“I CAN UNDERSTAND THEIR GRIEF,……But”
This phrase makes my blood boil.
And I heard it numerous times on February 29th on the A.M. news shows by Republicans who loved #45’s speech on February 28th 2017.
One Republican leader said: “I can understand their grief” when they were talking about the family of slain Navy Seal, William “Ryan” Owens in the recent raid on Yemen.
This leader went on to say: “there was an objective and they went after that; there was collateral damage. This is the cost associated with these raids. Regarding the father of Ryan, that is simply the cost”, and then this man went into his own story about how a family member lost someone in war.
Another Republican said a similar thing: “These are the costs of this, and it is about leadership and moving forward”.

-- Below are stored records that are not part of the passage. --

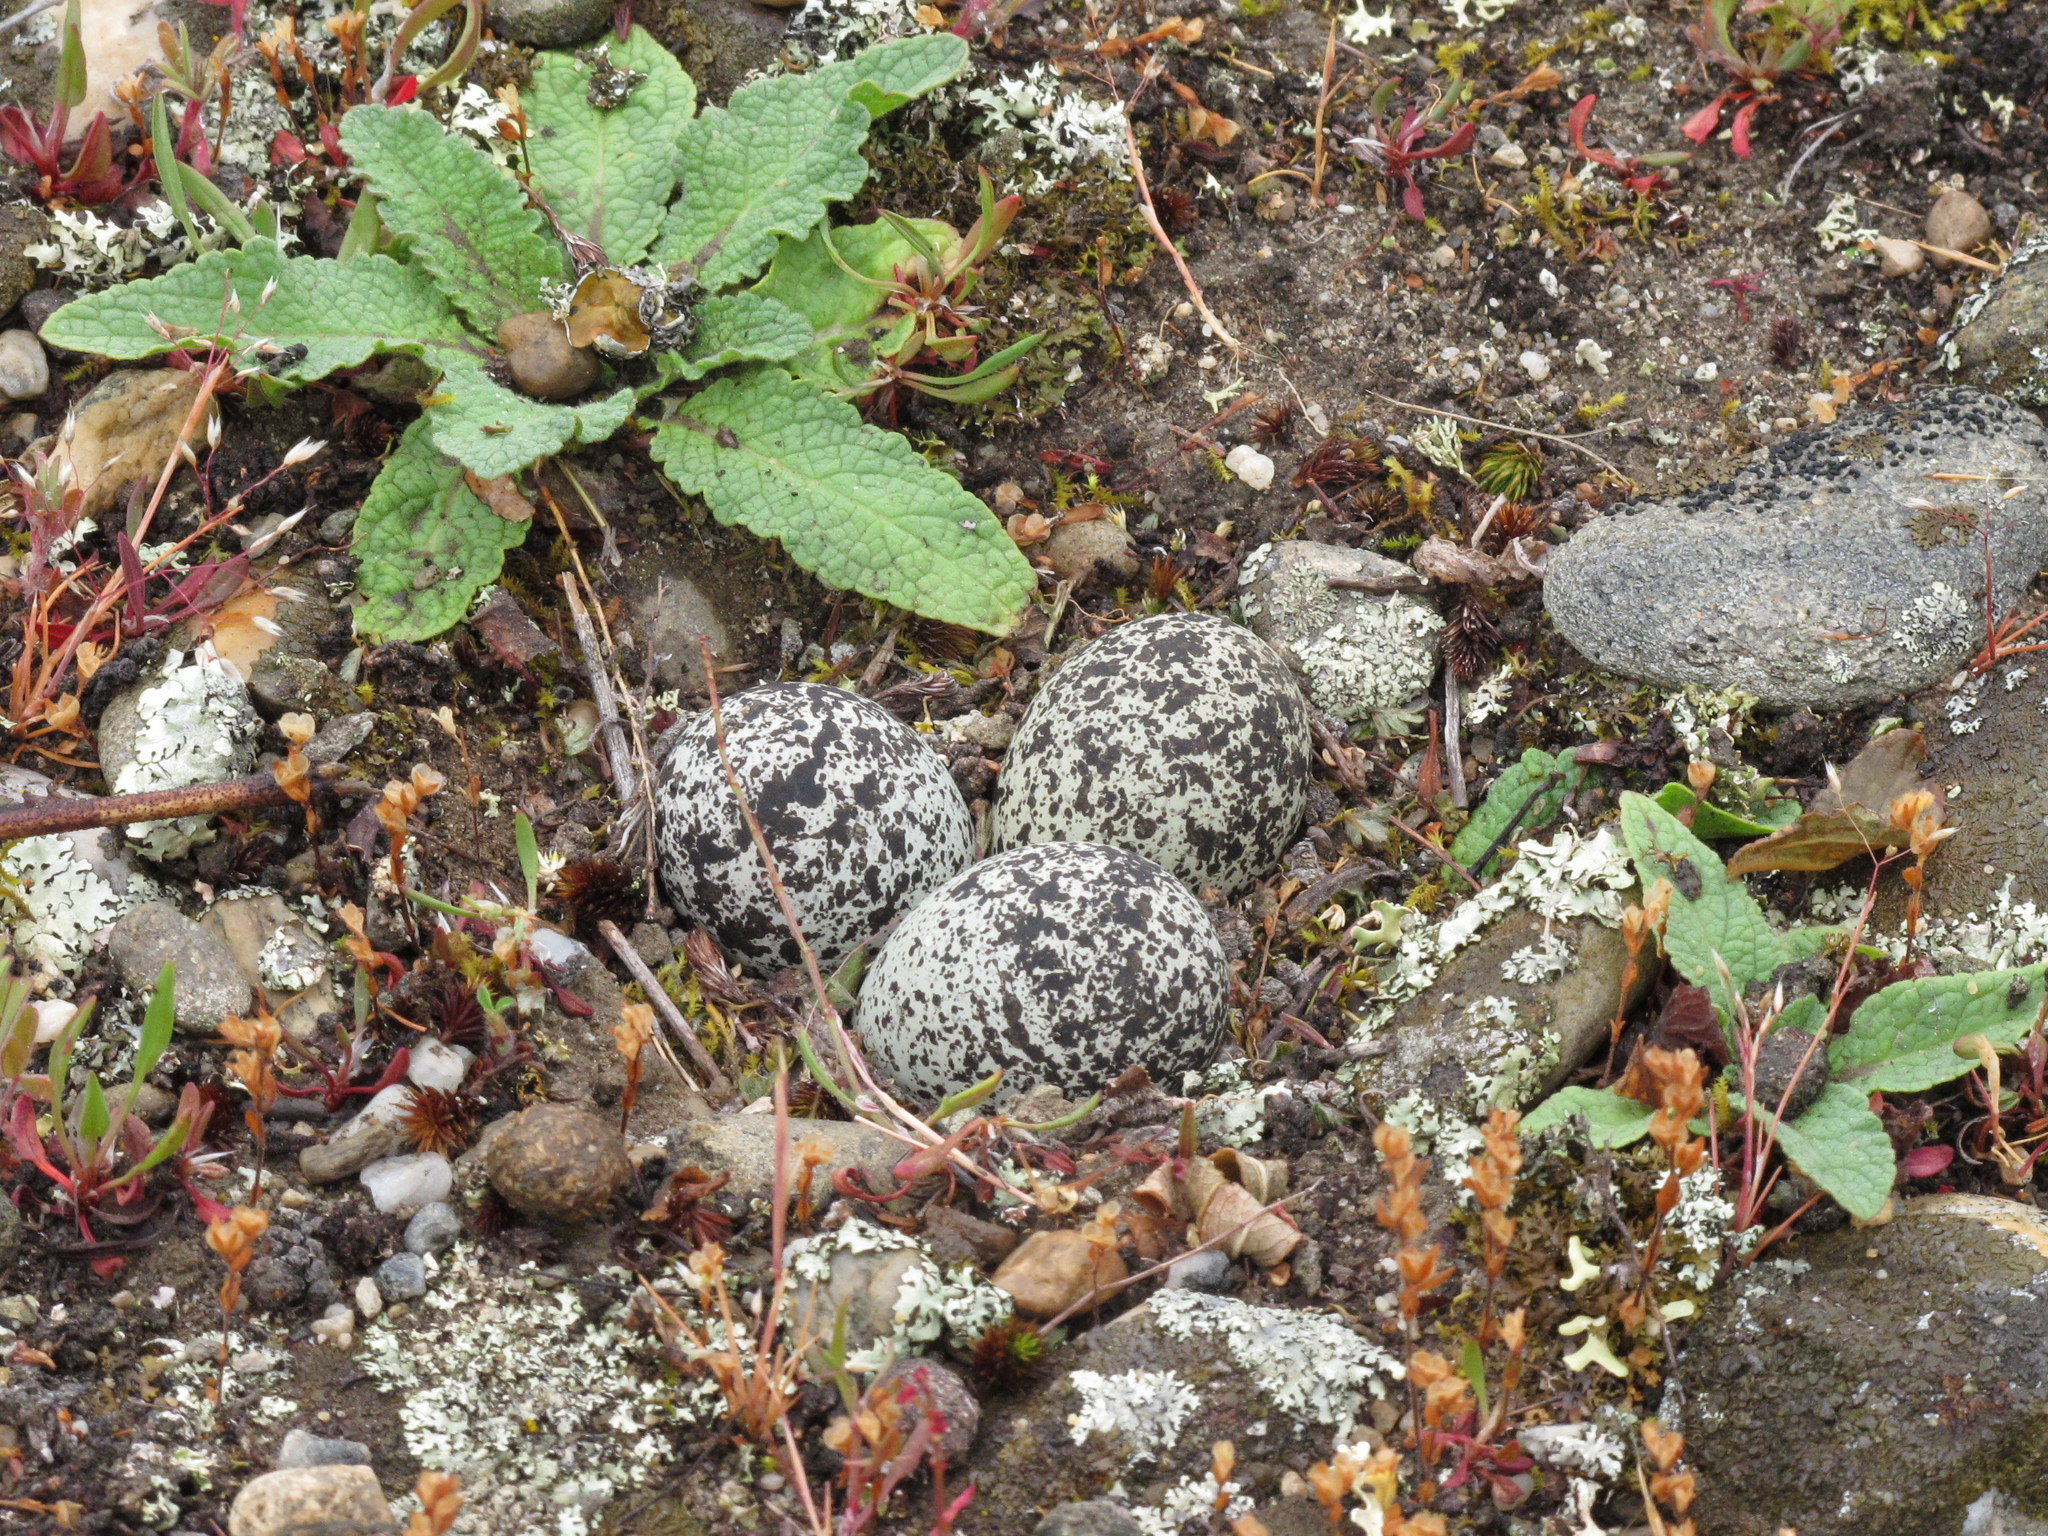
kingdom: Animalia
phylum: Chordata
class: Aves
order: Charadriiformes
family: Charadriidae
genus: Anarhynchus
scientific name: Anarhynchus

Then the Piece de la Resistance from Sean Spicer yesterday: “These people know the costs and are willing to do this for their country.”
The reasons these statements make my blood boil:
- These statements completely invalidate the deep grief of the people who have lost a loved one.
- The intellectual statements that these people are making are a way to avoid their own feelings of loss and grief.
The statements are intellectual ways of avoiding grief and therefore sadness, fear and anger. Further, there is no way that one person can understand another’s grief. According to the Grief Recovery Institute in California where I am certified as a Grief Recovery Specialist, Grief is defined as the mass of human emotions that result after one or more of the 40 types of losses we humans will experience in our lifetime.
As a Grief Recovery Specialist, I have learned that as I said, it is impossible to really know how another is feeling after any loss or any experience. Why?………because we are all different, we have all experienced life in different ways and it takes compassion and empathy to even come close to really understanding how someone feels after a loss or to understand how they are experiencing the loss. Further, if one has not done their own grief work, they do not have the capacity or ability to really want to ask how someone else is feeling after a loss, because the other person’s expression of grief will stimulate their own feelings of grief which they have sheltered away in their own shadow.
The way to understand someone’s feelings after a loss is to ask, and then sorry to be blunt, but after we ask, we need to close our mouth and open our eyes and heart and listen, without talking and in most cases, we do not need to ask questions. We simply need to be there with our heart, soul, mind and body.
So, the next time, someone comes to you and tells you about a loss, don’t say: “I understand how you feel.”
Instead, Say,” I am here with you, you are not alone in this, tell me how this is for you.”